We want to use Dgraph to create a user-product interaction graph of an online e-commerce website. We want to find which users have high affinity to which product attributes like brand, or category. We want to use this information in our Recommendation Engine, and also for our marketing campaigns.

We created a Proof of Concept cluster using Dgraph v21.03.0 in AWS with 3 zero and 3 alpha nodes. We used 3 r5.2xlarge ec2 instances with 500GB gp3 EBS disk with 3000 IOPS for each instance, where each ec2 instance has one zero and one alpha node.

What I want to do

We want to write clickstream events (user clicks on the website) into the graph in real-time as they happen on the website. We have an already working setup for this with an API backed with AWS Kinesis Stream. Kinesis stream feeds the clickstream events to various data pipelines, one being Dgraph. We have created an AWS Lambda Function in python using pydgraph, to read data from Kinesis and send the clickstream events to Dgraph.

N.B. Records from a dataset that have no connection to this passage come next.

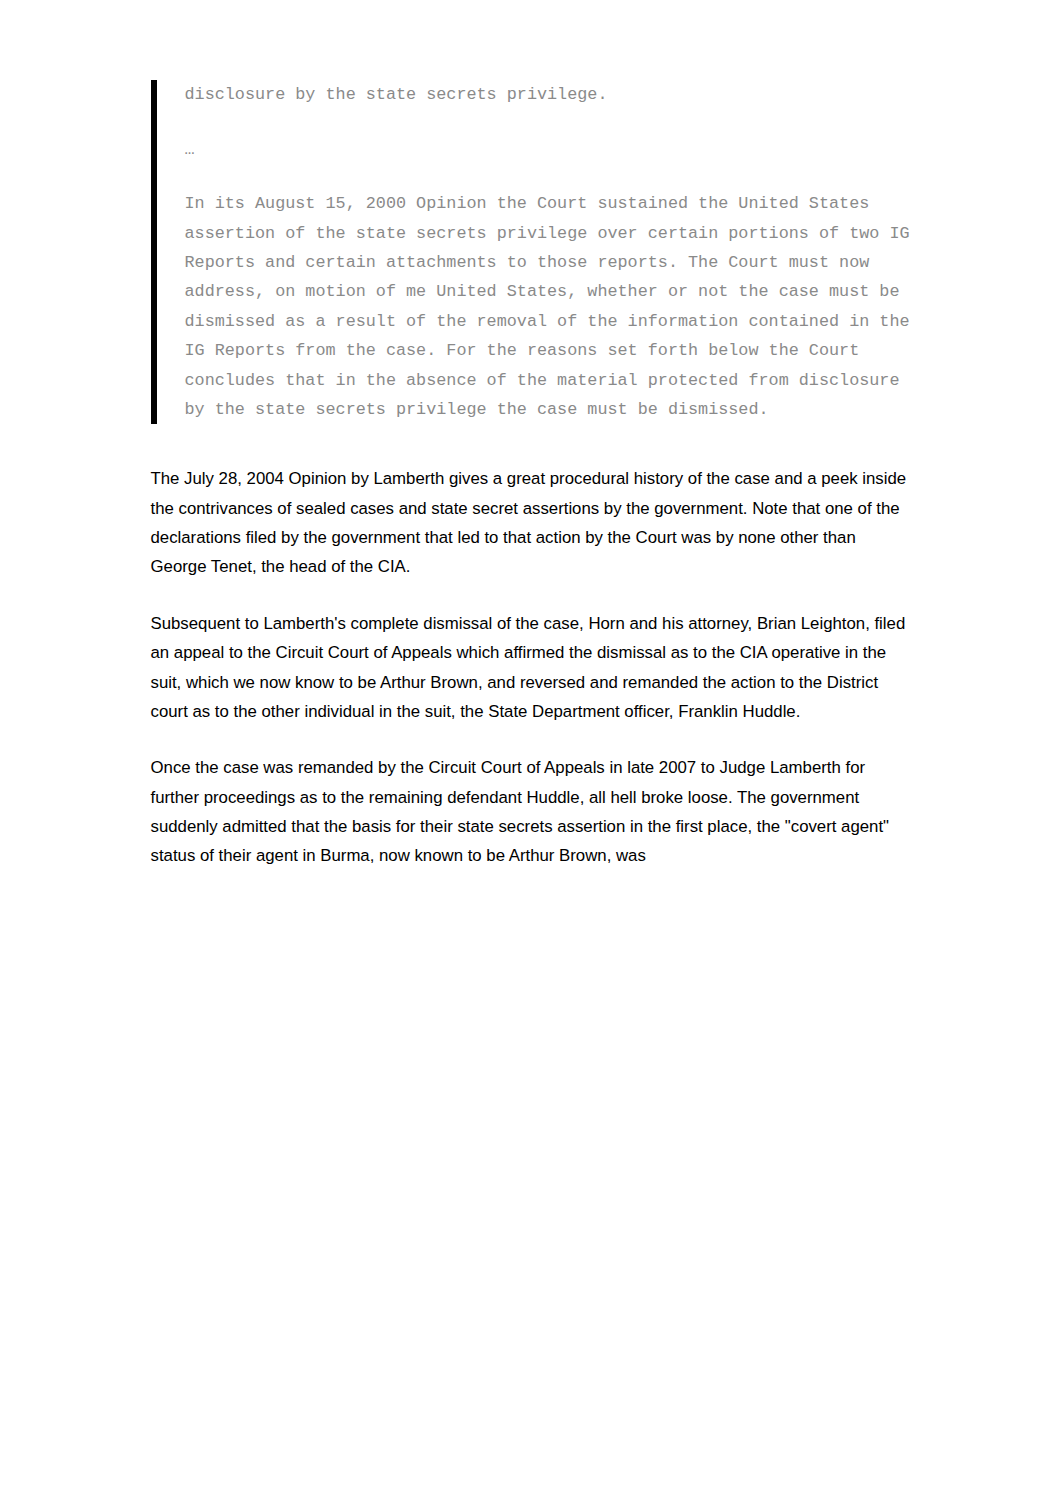disclosure by the state secrets privilege.
…
In its August 15, 2000 Opinion the Court sustained the United States assertion of the state secrets privilege over certain portions of two IG Reports and certain attachments to those reports. The Court must now address, on motion of me United States, whether or not the case must be dismissed as a result of the removal of the information contained in the IG Reports from the case. For the reasons set forth below the Court concludes that in the absence of the material protected from disclosure by the state secrets privilege the case must be dismissed.
The July 28, 2004 Opinion by Lamberth gives a great procedural history of the case and a peek inside the contrivances of sealed cases and state secret assertions by the government. Note that one of the declarations filed by the government that led to that action by the Court was by none other than George Tenet, the head of the CIA.
Subsequent to Lamberth's complete dismissal of the case, Horn and his attorney, Brian Leighton, filed an appeal to the Circuit Court of Appeals which affirmed the dismissal as to the CIA operative in the suit, which we now know to be Arthur Brown, and reversed and remanded the action to the District court as to the other individual in the suit, the State Department officer, Franklin Huddle.
Once the case was remanded by the Circuit Court of Appeals in late 2007 to Judge Lamberth for further proceedings as to the remaining defendant Huddle, all hell broke loose. The government suddenly admitted that the basis for their state secrets assertion in the first place, the "covert agent" status of their agent in Burma, now known to be Arthur Brown, was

We can successfully send the events to Dgraph with this setup, but the memory usage monotonically increases. After 3 days of streaming events into the Dgraph, memory usage hits 100%, and we start to get OOM crashes. The total size of data on disk is less than 3GB, but somehow Dgraph uses all 64GB of memory and crashes. Here is a screenshot from AWS Cloudwatch:

This was a test stream, so the load was constant. We set lambda concurrency to one, so that we didn’t have concurrent write exceptions. Here are the metrics from Dgraph plotted in Grafana:

You can see that in the beginning mutation queries run very fast, less than a second, and then they got slower. From about 0.5 sec in the beginning, to 60 sec on 3th day. We can send about 20 queries per minute in the beginning, but about 1 query per min on 3th day. The number of nquads in a single query vary from 3k nquads to 10k nquads. At the end of 3th day, the graph had 5 million User nodes, 11 million Interaction nodes, and 120k Product nodes.

We want to have an up to date graph that changes every day. We want to add new nodes constantly, and delete old ones with a daily delete query. So the mutations will run indefinitely, but Dgraph memory usage seems to increase monotonically as the graph size increases and mutations keep coming, and the memory usage (64GB) seems very high compared to total data size (3GB) used in disk.

What I did

We basically have three types of nodes, User, Interaction, and Product. Here is the schema:
sample_schema.dql (521 Bytes)

User nodes are connected to Interaction nodes, and Interaction nodes are connected to Product nodes. We use DQL for queries. Here is a sample query to upsert User and Product nodes, and insert Interaction nodes:
sample_query_2.dql (6.4 KB)

The sample query have about 100 nquads, in real world, we send about 3k-10k nquads per query.


Why do the memory usage increases? Is our application not suitable for Dgraph? Is our query inefficient for memory? Should we tweak memory settings of Badger for better memory performance? What would be your suggestion to make this application work with Dgraph?